> _Instructions for the task_
Count the lines of the records that contain the word "نمایش". Give only the number.

> _The input_

|---|

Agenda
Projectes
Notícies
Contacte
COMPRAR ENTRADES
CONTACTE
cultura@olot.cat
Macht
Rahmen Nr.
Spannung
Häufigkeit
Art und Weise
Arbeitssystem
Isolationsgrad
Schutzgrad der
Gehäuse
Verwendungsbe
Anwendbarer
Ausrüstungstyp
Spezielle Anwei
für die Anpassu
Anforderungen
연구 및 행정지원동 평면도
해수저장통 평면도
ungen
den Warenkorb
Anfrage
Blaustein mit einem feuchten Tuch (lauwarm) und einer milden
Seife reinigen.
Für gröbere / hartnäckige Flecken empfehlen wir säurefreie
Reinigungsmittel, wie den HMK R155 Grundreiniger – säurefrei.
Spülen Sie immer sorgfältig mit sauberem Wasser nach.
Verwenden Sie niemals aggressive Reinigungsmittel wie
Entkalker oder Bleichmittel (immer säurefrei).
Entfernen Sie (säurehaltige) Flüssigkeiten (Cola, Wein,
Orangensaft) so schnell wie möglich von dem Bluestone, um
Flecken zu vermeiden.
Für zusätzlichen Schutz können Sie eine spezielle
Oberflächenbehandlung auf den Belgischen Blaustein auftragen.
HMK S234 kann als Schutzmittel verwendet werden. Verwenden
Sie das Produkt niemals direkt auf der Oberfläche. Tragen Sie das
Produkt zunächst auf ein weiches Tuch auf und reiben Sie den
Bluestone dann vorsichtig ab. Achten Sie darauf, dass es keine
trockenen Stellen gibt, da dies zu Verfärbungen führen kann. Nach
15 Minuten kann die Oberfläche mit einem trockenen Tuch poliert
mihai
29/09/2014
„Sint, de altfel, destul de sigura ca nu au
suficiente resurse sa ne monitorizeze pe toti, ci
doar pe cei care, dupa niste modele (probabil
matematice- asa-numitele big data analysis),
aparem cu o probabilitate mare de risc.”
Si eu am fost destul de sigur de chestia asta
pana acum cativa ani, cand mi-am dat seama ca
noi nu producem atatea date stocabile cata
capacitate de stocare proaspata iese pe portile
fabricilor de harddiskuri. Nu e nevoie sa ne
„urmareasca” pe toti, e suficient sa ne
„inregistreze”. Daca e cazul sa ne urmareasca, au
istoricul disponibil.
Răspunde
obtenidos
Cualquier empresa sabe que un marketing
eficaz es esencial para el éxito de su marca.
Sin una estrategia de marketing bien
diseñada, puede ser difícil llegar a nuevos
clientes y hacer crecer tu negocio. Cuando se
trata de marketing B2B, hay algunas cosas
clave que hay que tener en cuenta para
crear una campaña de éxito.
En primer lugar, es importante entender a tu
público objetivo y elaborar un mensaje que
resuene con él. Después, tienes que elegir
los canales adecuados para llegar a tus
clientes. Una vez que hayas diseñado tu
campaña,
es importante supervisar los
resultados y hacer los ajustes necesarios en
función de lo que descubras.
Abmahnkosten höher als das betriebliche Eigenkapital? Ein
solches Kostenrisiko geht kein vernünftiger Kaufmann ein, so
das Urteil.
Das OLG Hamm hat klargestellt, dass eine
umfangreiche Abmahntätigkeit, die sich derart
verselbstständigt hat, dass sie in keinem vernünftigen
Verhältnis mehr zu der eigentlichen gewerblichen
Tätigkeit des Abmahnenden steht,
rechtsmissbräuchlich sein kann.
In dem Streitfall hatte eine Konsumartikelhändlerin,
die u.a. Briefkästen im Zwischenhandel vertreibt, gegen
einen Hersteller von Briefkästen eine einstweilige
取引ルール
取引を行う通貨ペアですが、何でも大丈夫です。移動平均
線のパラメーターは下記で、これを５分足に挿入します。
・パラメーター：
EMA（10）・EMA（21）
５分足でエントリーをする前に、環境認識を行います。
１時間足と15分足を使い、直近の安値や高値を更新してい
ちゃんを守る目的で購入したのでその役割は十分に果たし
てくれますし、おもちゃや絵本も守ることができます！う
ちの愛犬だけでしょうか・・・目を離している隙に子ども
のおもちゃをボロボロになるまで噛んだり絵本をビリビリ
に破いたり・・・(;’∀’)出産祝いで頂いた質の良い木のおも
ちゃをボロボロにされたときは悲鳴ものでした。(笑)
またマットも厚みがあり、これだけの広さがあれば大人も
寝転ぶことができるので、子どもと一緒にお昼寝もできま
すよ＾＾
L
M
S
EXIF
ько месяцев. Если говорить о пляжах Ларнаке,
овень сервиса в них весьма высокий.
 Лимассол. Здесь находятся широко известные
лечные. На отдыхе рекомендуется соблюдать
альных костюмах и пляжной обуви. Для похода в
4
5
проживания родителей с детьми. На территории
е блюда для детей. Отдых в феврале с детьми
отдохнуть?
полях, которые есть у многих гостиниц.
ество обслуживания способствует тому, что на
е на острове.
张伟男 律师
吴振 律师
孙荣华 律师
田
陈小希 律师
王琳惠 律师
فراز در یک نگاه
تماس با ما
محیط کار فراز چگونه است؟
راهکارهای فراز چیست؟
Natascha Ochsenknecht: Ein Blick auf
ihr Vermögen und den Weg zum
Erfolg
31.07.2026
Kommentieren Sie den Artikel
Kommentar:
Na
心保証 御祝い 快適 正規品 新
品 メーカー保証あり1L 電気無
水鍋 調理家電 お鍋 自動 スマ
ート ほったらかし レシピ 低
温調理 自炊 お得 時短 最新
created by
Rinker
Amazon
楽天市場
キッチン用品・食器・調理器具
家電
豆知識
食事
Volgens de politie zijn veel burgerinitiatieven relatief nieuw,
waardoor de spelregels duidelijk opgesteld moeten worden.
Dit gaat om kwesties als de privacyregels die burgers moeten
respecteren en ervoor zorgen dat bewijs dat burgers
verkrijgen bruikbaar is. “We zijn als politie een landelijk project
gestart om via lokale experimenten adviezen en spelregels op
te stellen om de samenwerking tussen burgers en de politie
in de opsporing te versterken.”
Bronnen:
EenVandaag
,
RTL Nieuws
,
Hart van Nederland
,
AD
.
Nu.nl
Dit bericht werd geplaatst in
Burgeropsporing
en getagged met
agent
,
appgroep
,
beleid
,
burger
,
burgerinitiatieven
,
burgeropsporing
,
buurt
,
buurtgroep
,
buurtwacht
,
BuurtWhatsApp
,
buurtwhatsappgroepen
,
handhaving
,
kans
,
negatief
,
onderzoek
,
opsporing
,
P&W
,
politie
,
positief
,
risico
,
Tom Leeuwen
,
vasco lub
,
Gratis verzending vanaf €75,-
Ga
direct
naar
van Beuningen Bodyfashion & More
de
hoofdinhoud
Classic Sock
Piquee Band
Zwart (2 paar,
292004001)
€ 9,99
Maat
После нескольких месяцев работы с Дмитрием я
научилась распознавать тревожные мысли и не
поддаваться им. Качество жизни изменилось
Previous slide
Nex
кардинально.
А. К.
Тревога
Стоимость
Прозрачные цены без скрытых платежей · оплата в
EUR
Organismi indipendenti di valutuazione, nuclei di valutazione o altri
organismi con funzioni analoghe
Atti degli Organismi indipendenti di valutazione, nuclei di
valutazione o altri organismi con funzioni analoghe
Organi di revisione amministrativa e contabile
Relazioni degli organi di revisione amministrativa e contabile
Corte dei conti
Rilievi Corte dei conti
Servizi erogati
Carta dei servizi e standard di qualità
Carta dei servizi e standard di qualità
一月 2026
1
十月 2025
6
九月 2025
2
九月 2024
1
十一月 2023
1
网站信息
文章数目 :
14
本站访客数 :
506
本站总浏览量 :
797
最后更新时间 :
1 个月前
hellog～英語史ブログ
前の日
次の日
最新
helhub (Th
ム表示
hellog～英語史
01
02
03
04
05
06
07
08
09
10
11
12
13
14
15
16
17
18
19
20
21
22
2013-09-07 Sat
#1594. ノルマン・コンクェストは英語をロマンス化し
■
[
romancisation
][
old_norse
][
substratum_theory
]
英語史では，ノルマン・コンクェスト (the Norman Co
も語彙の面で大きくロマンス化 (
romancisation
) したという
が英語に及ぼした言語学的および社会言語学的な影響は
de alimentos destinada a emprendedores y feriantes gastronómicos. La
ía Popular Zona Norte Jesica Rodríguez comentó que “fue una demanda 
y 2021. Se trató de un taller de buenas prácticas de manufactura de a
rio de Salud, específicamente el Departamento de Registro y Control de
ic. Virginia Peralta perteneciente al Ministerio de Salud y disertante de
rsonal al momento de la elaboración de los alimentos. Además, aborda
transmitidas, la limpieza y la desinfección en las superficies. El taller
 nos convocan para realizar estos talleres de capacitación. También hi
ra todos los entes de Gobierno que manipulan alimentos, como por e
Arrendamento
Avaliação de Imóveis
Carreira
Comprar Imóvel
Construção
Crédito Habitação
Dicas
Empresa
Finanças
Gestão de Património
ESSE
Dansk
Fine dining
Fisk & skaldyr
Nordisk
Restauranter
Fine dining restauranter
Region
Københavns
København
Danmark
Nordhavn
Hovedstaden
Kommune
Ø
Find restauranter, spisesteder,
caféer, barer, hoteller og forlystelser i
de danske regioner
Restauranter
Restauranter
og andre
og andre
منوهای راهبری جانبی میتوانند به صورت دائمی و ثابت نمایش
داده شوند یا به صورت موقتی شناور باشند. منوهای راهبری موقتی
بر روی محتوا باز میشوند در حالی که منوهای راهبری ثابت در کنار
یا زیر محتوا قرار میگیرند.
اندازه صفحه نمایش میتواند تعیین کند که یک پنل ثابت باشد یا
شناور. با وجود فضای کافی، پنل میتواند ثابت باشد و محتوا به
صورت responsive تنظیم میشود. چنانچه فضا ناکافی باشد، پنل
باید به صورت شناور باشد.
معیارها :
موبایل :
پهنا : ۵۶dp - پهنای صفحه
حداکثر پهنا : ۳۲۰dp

|---|

> _Result_
2